Do you have a link here?


Sorry, not VAT - but the value of the benefit you gain from working on your own property (presumably also if you're, say, a car mechanic and work on your own car, etc.) is subject to taxation. Mea culpa.

The obligation to pay tax only kicks in (as far as I can tell, IANAL) if the work is substantial and of a nature which requires professional skills.

Here's a recent link, though in Norwegian, I'm afraid:

https://www.fvn.no/abito/i/GM86x4/skatt-ved-arbeid-paa-egen-...


Jesus! Spinning this forward, this means: If I'm a professional wealth manager and I manage my own wealth during working hours (because office not busy right now), then I would have to pay taxes because I'm a finance pro applying my own skills on my own stock portfolio?

Presumably, yes.

IANAL, and I have only heard about a couple of cases where people have been taxed under this statute - typically carpenters having built or renovated their own homes or cottages.

(Their obvious disadvantage being, of course, that the result of their labour is very tangible - and that whenever you do any significant building work, you'll need permits and documentation afterwards, making it difficult to discreetly renovate something off the books...)

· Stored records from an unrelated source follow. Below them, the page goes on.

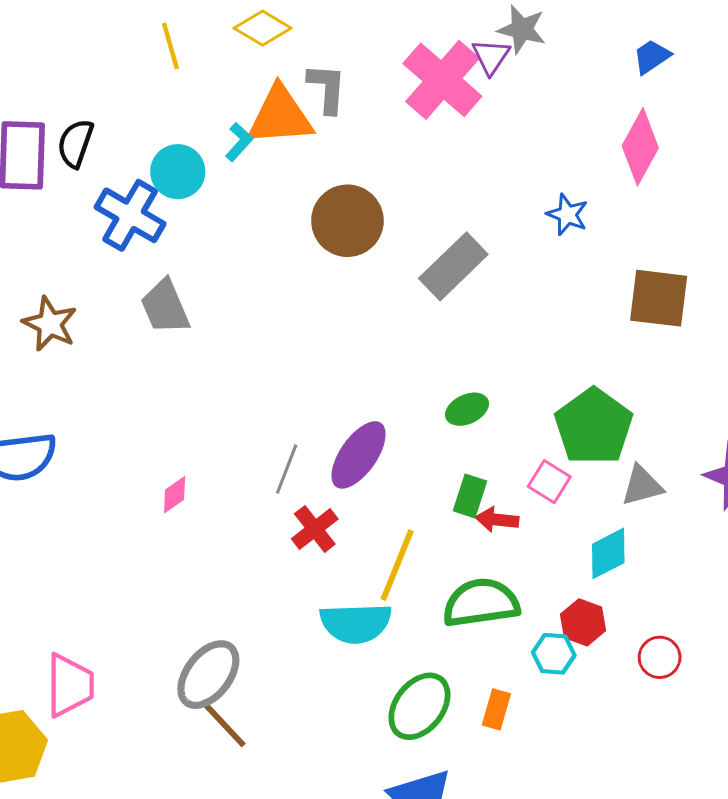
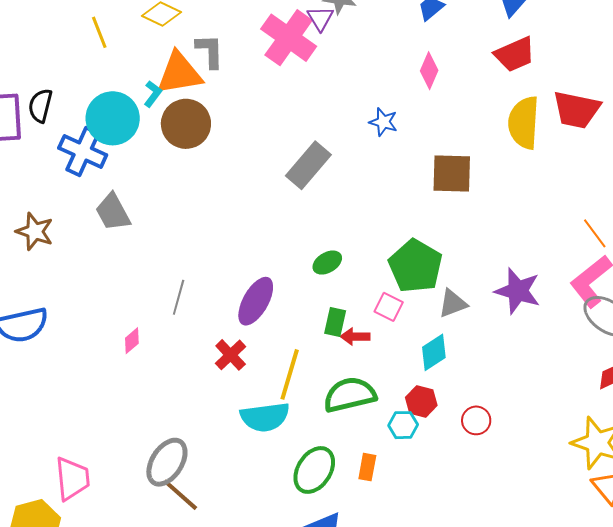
pink diamond: (640, 147) -> (429, 71), size x0.7
cyan circle: (178, 172) -> (113, 118), size x1.4
brown circle: (347, 221) -> (186, 124), moved
gray line: (287, 469) -> (179, 297), moved

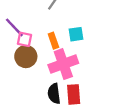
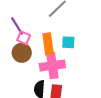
orange rectangle: (53, 41) -> (48, 44), size x1.5

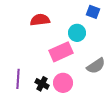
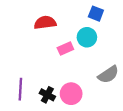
blue square: (93, 12) -> (96, 14), moved
pink rectangle: (61, 52) -> (65, 49), moved, size x0.6

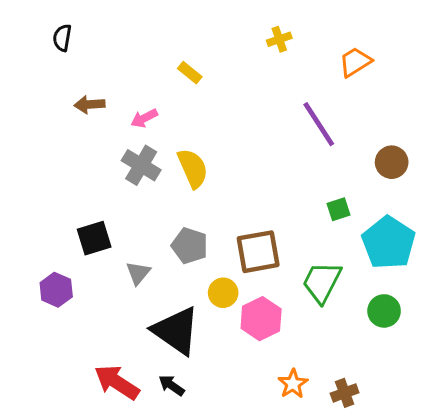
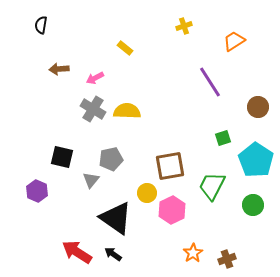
yellow semicircle: (193, 168) -> (127, 111), turned -64
black square: (94, 238) -> (62, 157), turned 30
gray pentagon: (190, 246) -> (111, 159), moved, turned -30

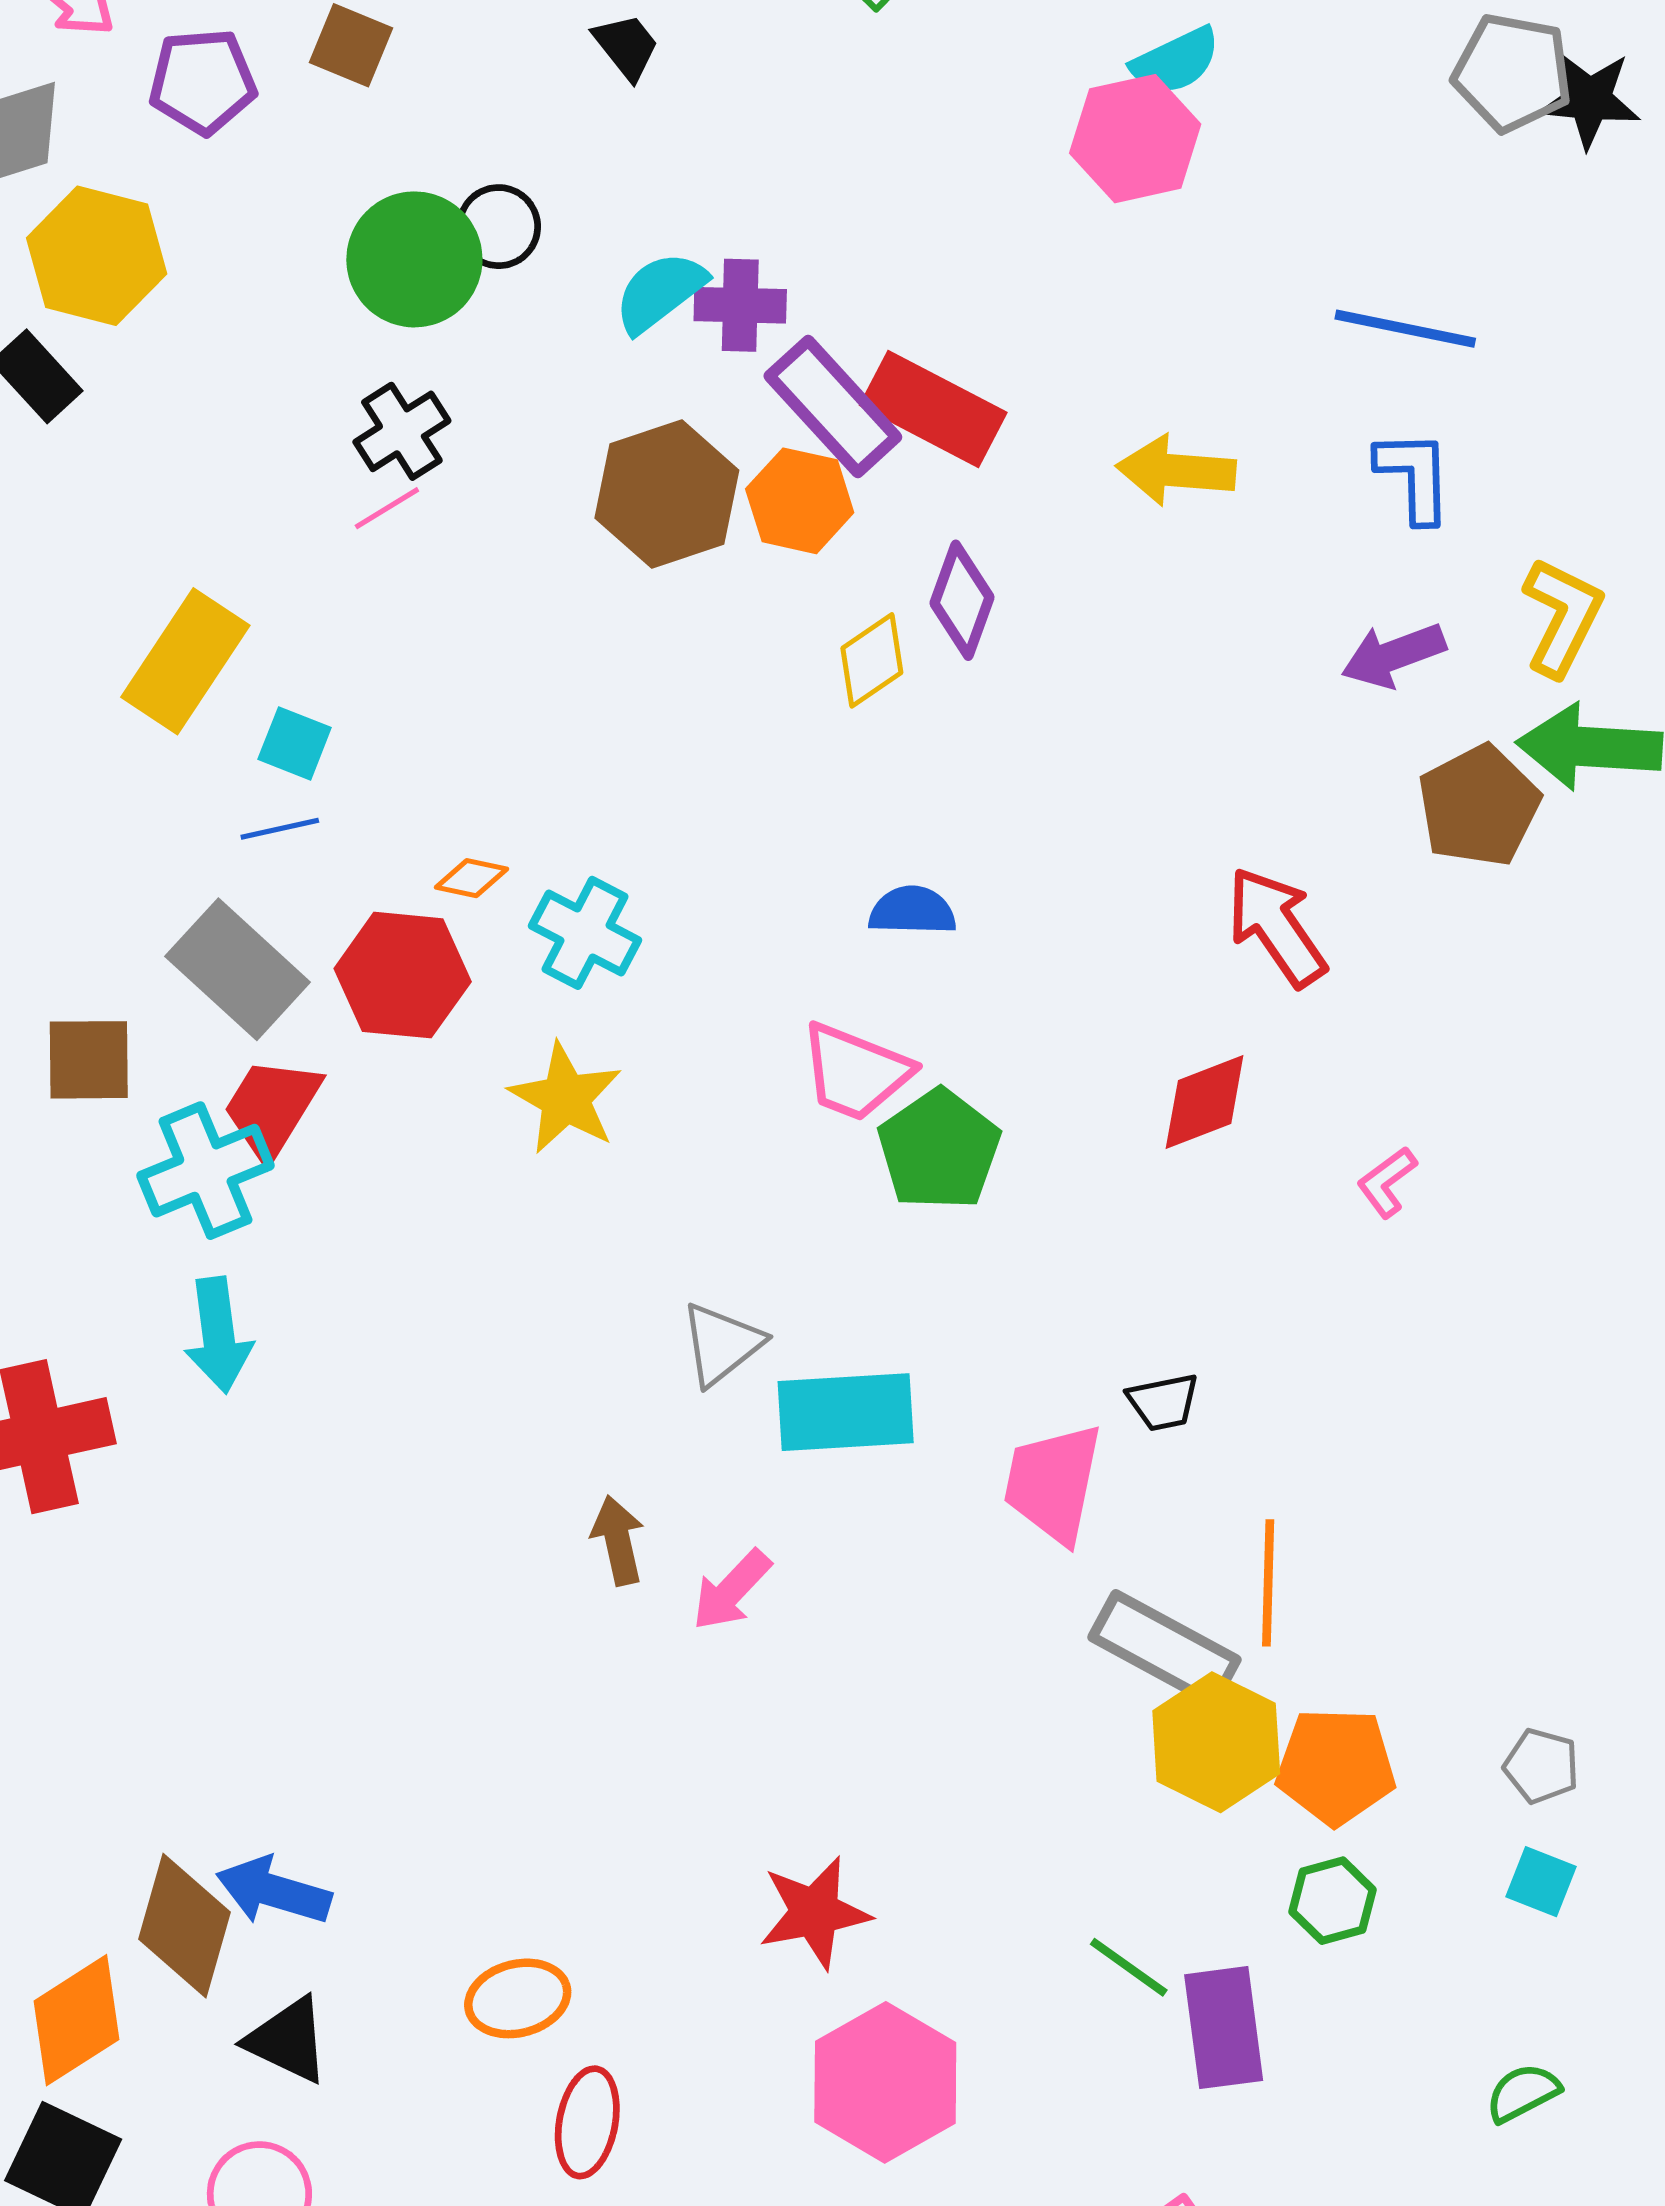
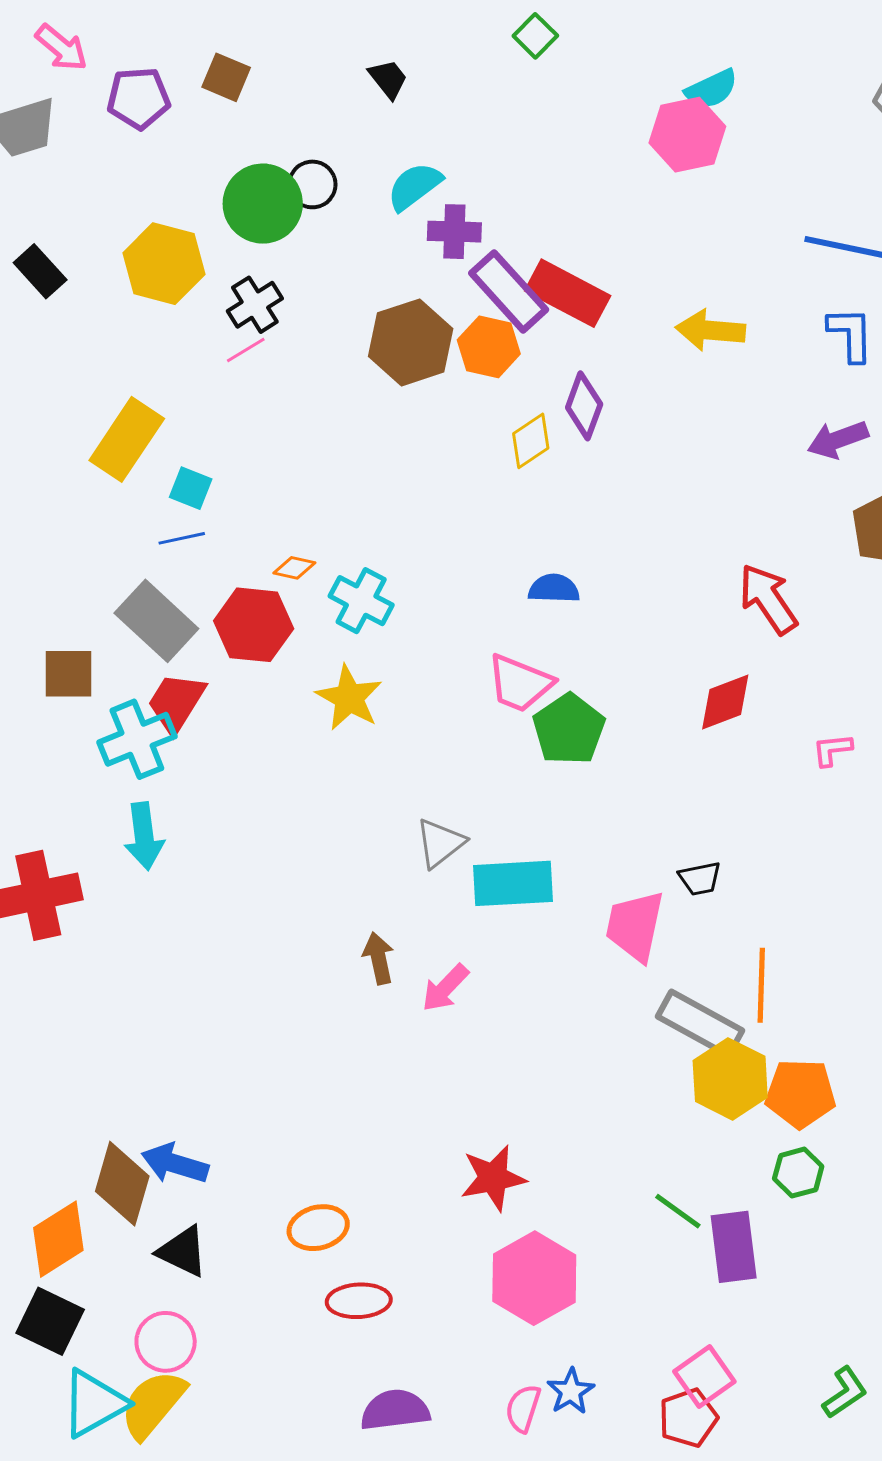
yellow hexagon: (97, 256) -> (164, 264), moved
cyan semicircle: (660, 292) -> (414, 186), moved
pink L-shape: (1387, 1182) -> (832, 750), turned 30
red ellipse: (587, 2122) -> (359, 1301), turned 76

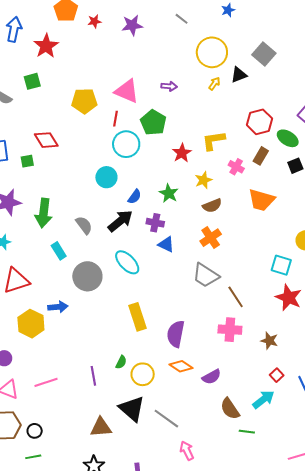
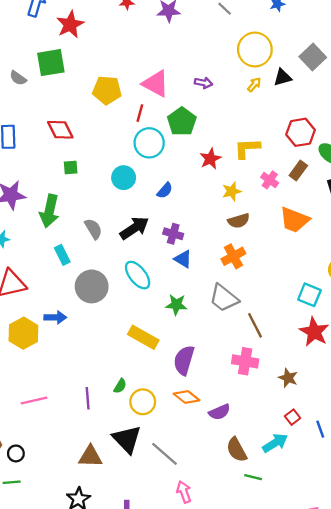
green square: (32, 81) -> (51, 63), size x1.5
green square: (27, 161) -> (71, 168), moved
green star: (169, 193) -> (176, 305), moved, turned -30
blue semicircle: (135, 197) -> (165, 191), moved
yellow rectangle: (137, 317) -> (143, 337), turned -48

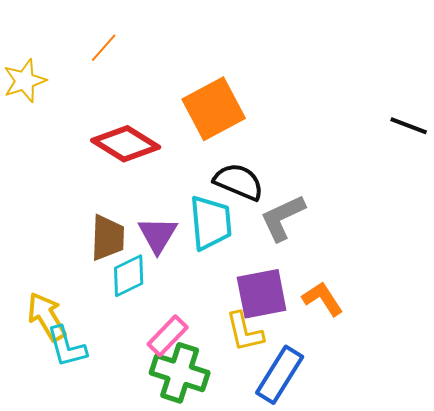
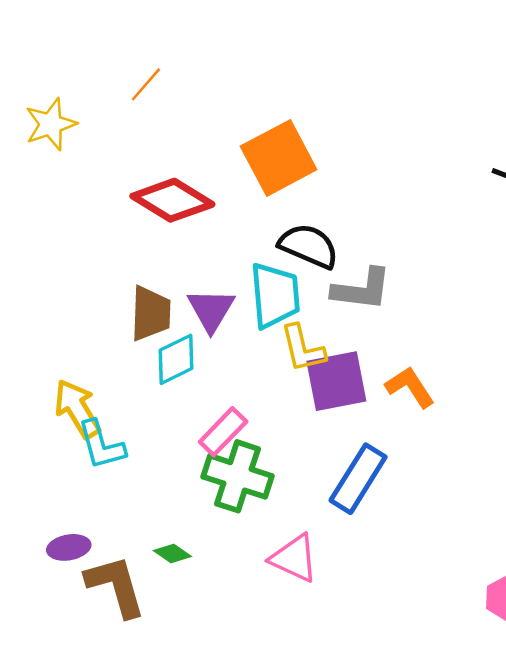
gray L-shape: (283, 218) -> (362, 289), turned -148
yellow L-shape: (245, 332) -> (303, 348), moved

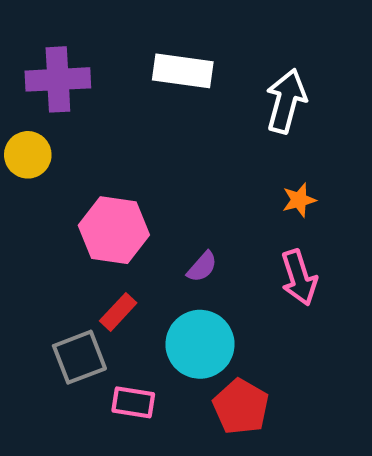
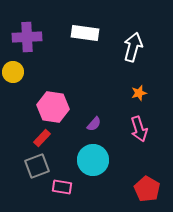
red rectangle: (118, 312) -> (42, 138), moved
red pentagon: (241, 407) -> (147, 189), moved

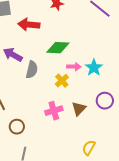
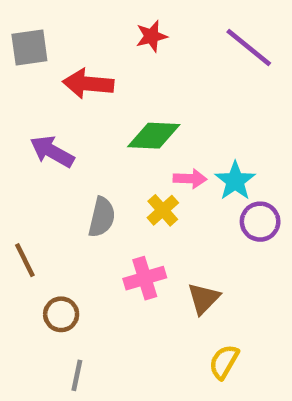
gray semicircle: (32, 70) -> (102, 217), moved
purple circle: (105, 101) -> (260, 222), moved
brown triangle: (79, 109) -> (204, 298), moved

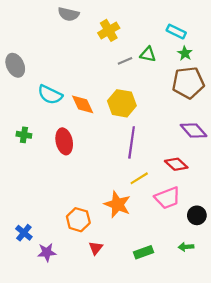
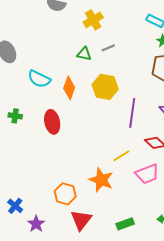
green triangle: (148, 54) -> (84, 54), moved
orange diamond: (83, 104) -> (69, 88), turned 45
purple line: (132, 142) -> (132, 113), moved
red triangle: (96, 248) -> (81, 220), size x1.6
purple star: (47, 252) -> (36, 224), turned -30

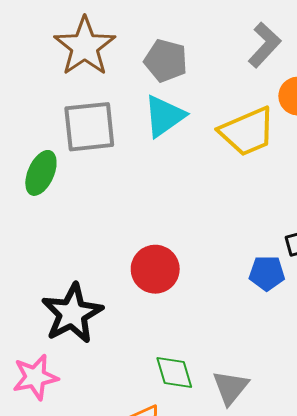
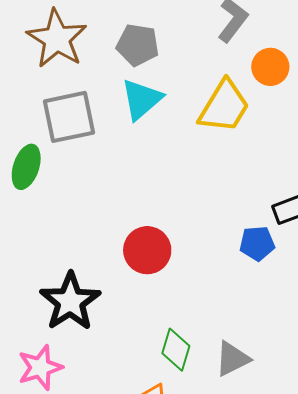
yellow trapezoid: (247, 132) -> (224, 107), turned -30
green diamond: (174, 373) -> (176, 350), turned 39
gray triangle: (230, 387) -> (232, 359), turned 30

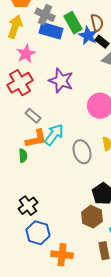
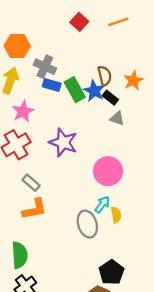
green rectangle: (73, 23) -> (75, 90), moved
blue rectangle: (51, 31) -> (52, 85), size x0.7
cyan arrow: (54, 135) -> (102, 205), moved, size x0.7
green semicircle: (23, 156) -> (20, 255), moved, size x1.6

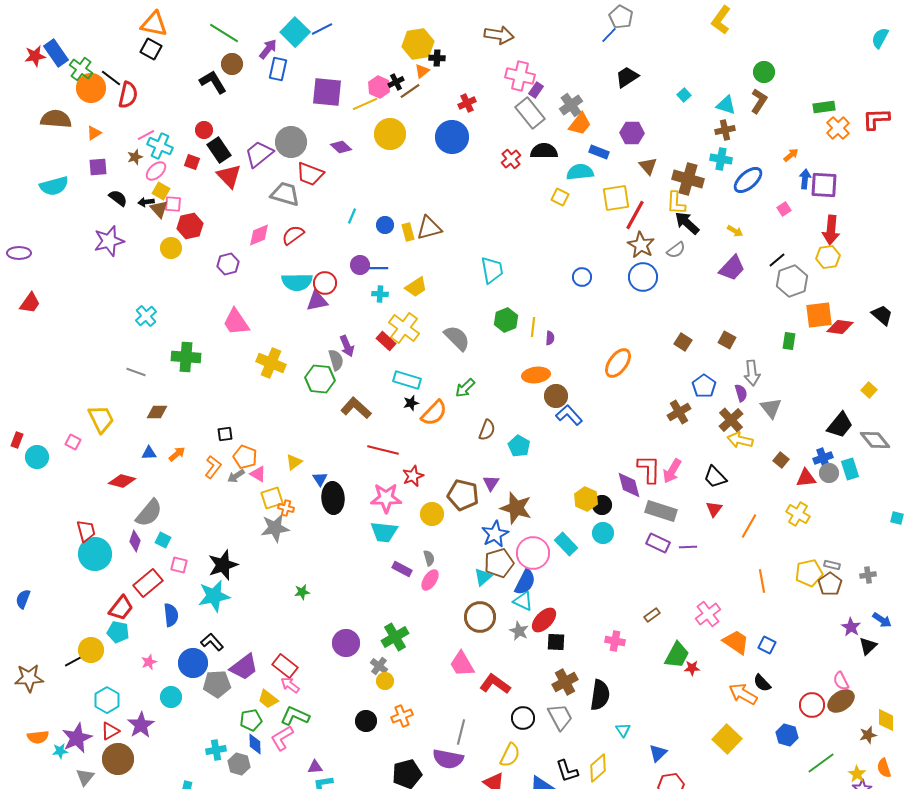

I have seen very wierd tax laws in other EU countries, but this is really "fresh": In that case I would somehow try to do it without someone noticing (so treat your neighbours well :-D) - this is similar to collect taxes on food that Ive grown on my balcony

I read the Norwegian article that was linked, and it isn't actually similar: you would only have to pay taxes on food you've grown on your balcony (and mean to consume yourself) if you are a farmer, are growing it during regular working hours, and have an insanely huge balcony.

Another thing that makes home construction a bit different in this regard is that you could claim to build a house for yourself, live in it for a bit, and then sell it on a couple of years later. That'd be an easy way to avoid or evade taxes. Not so easy with lettuce -- once you've eaten it, you've eaten it.